CNL owns 21 lease spaces in Creekside in total, five of which are still up for grabs. Greenstead is currently in discussions with at least a dozen potential tenants to fill them, but Morris said there is still an opportunity for interested parties to get involved.
Head to leasing.creeksidevillage.ca for more info.
Drawing guests to Creekside has been a challenge for businesses for years. A 2012 report commissioned by the municipality stated that "new visions for the Creekside area" were needed.
Last August,x Whistler Blackcomb (WB) opened mountain bike trails into the Creekside Village, which proved a boon for both the bikers and the merchants.
The two trails that currently exist in the Creekside Zone are Dusty's DH and BC's Trail, both of which can be accessed from Crossroads, underneath the top of the Creekside Gondola. They will be open from June 18 to September 18 this season.
This week WB fleshed out its plans for 15 kilometres of new trails in the Creekside area under its $345 million Renaissance upgrades plan.

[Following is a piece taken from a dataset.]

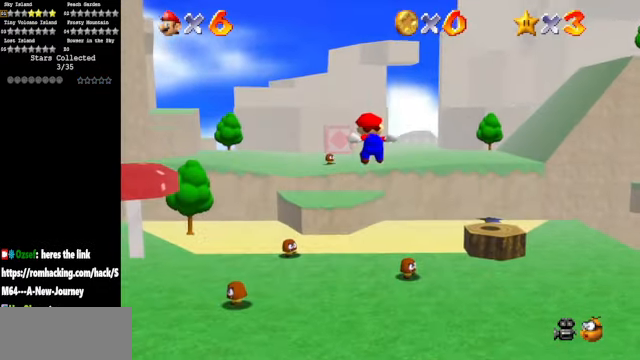
{"buttons": [], "left_stick": "up", "events": [[33, "C_DOWN", "up"]]}
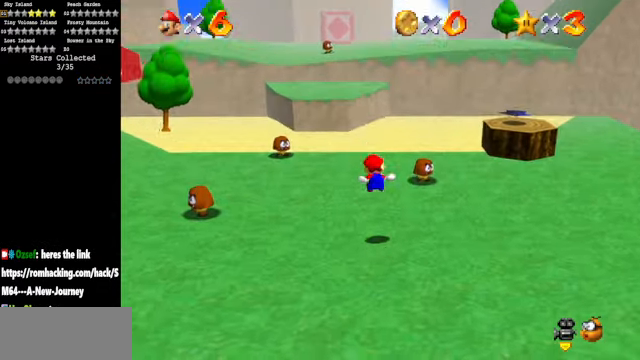
{"buttons": ["A"], "left_stick": "up", "events": [[500, "A", "down"]]}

In Year 1 the expansion would focus on building trails that are accessible directly from the Creekside Gondola and from Garbanzo/Upper Whistler Village Gondola. Five trails are envisioned consisting of advanced intermediate, advanced, technical and freeride type trails.

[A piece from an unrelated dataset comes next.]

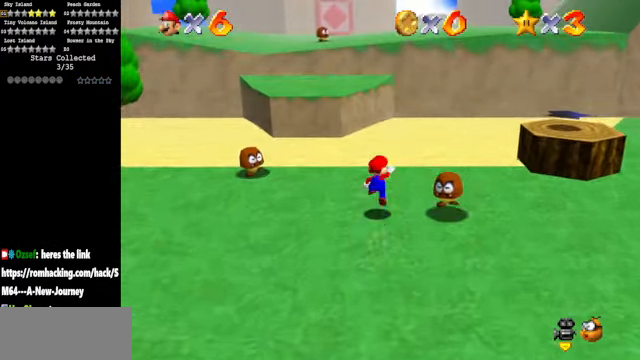
{"buttons": [], "left_stick": "up", "events": [[133, "A", "up"]]}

Whistler Chamber CEO Val Litwin said he applauds Greenstead's effort to differentiate from the offerings in the village, but doesn't agree with the notion that the main village has lost its retail flair.
"I think they're going to have to work hard to make sure it's very differentiated, because I think we do have a very good retail mix here in the village," Litwin said, adding that, while he respects the developer's vision, he would encourage them to look at businesses aside from restaurants and retail stores as well.
"I know we've got some tremendous businesses and operators here in town that would probably love to get into a space down there," he said. "How might the vision be expanded to include some tremendous local businesses that add to our community and vibe at the street level?"
Helping to create that vision is just what the owners of new venture Coastal Culture are all about.
When it opened its doors beside the Tim Hortons in Creekside for the first time on April 1, some people thought they were being played.
"Good old April Fool's Day. A lot of people thought it was a joke, but we're here," said Thomas Thacker, who co-owns the new bike/ski shop with Ryan Brown.
"There's been lots of great support from the community for sure. It's been awesome."
Both Thacker and Brown are longtime Whistlerites — Brown moved here in the '80s, while Thacker has been here for more than a decade.
"We offer it all, really," Brown said of the new venture. "We offer rental, we do retail and we also do repair, and we'll do the same in winter as well."
Both men cut their teeth in Whistler Village's bike and ski shops before deciding to set up shop for themselves.
Thacker said it's something he's wanted to do for some time.
"I never thought we'd be able to open a business at the base of the mountain, so that's pretty sweet," he said. "For me it's about supporting the community. I love living here, I want to try and give back as much as I can and be a part of the community as long as I can, and what better way to do it than own your own business and be involved?"